= PASSAGE RETENU =
Lethielleux (p. 101-110).


CHAPITRE XX

(129)

De beaucoup d’autres péchés qui se commettent par orgueil et par amour-propre.

Tout ce que je t’ai dit, est pour te donner plus de sujet de pleurer amèrement sur l’aveuglement de ces prêtres, en te découvrant l’état de damnation dans lequel ils se trouvent. C’est aussi, pour te faire mieux connaître ma miséricorde, pour accroître encore ta confiance en cette miséricorde, pour t’amener i’i l’invoquer avec pleine assurance et à présenter devant moi, ces malheureux ministres de la sainte Église et l’univers entier, en me priant de leur faire miséricorde. Plus tu feras monter vers moi de vœux attristés et d’ardentes prières, plus tu me témoigneras l’amour que tu as pour moi.

Pour moi, personnellement tu ne peux rien, non plus que mes autres serviteurs : vous ne pouvez me servir que dans la personne de ces malheureux, et c’est à eux par conséquent que vous devez faire du bien. Je me laisserai vaincre alors par les désirs, par les larmes, par les prières de mes serviteurs, et je ferai miséricorde à mon Epouse, en la réformant par de bons et saints pasteurs. La présence de bons pasteurs amènera naturellement la conversion des sujets, car ce sont les mauvais pasteurs, qui sont cause de presque tous les péchés que commettent les inférieurs. S’ils se corrigeaient en effet, si l’on voyait briller en eux la perle de la justice, avec une bonne et sainte vie, le peuple ne serait pas ce qu’il est. Sais-tu quelle est la conséquence de tous ces désordres ? C’est que l’un suit les traces de l’autre. Pourquoi les sujets n’obéissent-ils pas ? Parce que le prélat, quand il était sujet, n’obéissait pas lui-même à son prélat. Il reçoit à son tour ce qu’il a donné. Il fut un mauvais inférieur, il fait un mauvais pasteur.

La cause de tous ces péchés et de beaucoup d’autres, c’est l’orgueil, qui vient de l’amour-propre. Ignorant et superbe il était, quand il était dans le rang ; beaucoup plus ignorant et superbe il est, maintenant qu’il est prélat. Si grande est son ignorance, si profond son aveuglement, qu’il conférera le sacerdoce à un homme sans culture, sachant à peine lire, ignorant tout des fonctions sacerdotales, d’une telle incapacité que souvent il ne pourra même pas consacrer parce qu’il ne connaît pas bien les paroles sacramentelles. Ce prêtre, ordonné dans ces conditions, sera donc exposé à tomber par ignorance en ce péché que d’autres commettent par malice, en faisant semblant de consacrer tout en ne consacrant pas.

= CONSIGNES DE L'EXERCICE =
**a.** Transcrivez le passage en commençant à « De beaucoup d’autres péchés » et en terminant à « as pour moi. ».
**b.** D'après le passage, pourquoi la présence de bons pasteurs amènera-t-elle la conversion des sujets ? Répondez en une à trois phrases.
Les entrées proviennent d'une source distincte du passage.

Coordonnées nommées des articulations
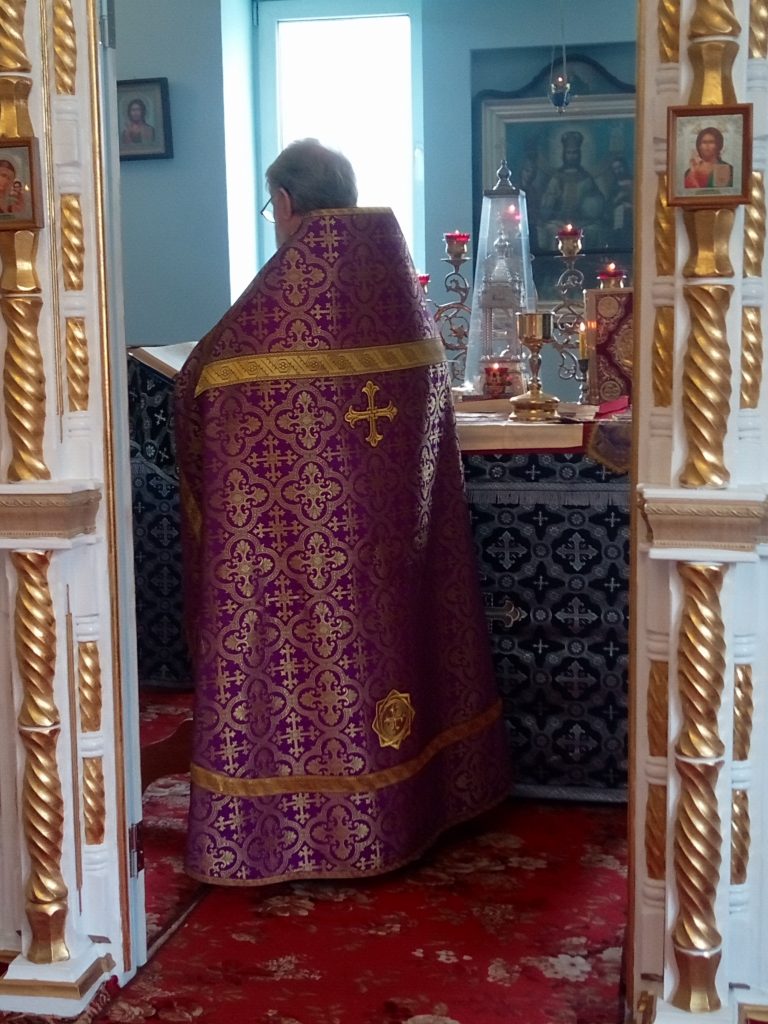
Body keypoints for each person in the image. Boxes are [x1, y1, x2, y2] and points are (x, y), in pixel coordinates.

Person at [174, 139, 511, 887]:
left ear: (286, 203)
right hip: (394, 543)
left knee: (310, 669)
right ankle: (421, 800)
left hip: (300, 552)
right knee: (394, 646)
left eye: (272, 208)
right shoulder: (395, 289)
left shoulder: (273, 312)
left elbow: (198, 385)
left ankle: (301, 826)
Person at [538, 130, 606, 249]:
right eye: (569, 153)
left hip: (582, 222)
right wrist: (551, 199)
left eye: (575, 153)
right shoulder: (556, 178)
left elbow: (597, 203)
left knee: (593, 230)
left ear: (579, 154)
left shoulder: (586, 178)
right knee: (552, 230)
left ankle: (587, 260)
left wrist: (591, 203)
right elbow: (546, 207)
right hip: (560, 221)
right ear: (564, 154)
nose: (572, 156)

= RÉPONSES AUX CONSIGNES =
**a.**
De beaucoup d’autres péchés qui se commettent par orgueil et par amour-propre.

Tout ce que je t’ai dit, est pour te donner plus de sujet de pleurer amèrement sur l’aveuglement de ces prêtres, en te découvrant l’état de damnation dans lequel ils se trouvent. C’est aussi, pour te faire mieux connaître ma miséricorde, pour accroître encore ta confiance en cette miséricorde, pour t’amener i’i l’invoquer avec pleine assurance et à présenter devant moi, ces malheureux ministres de la sainte Église et l’univers entier, en me priant de leur faire miséricorde. Plus tu feras monter vers moi de vœux attristés et d’ardentes prières, plus tu me témoigneras l’amour que tu as pour moi.

**b.** Parce que ce sont les mauvais pasteurs qui sont cause de presque tous les péchés que commettent les inférieurs. S'ils se corrigeaient et menaient une bonne et sainte vie, le peuple ne serait pas ce qu'il est.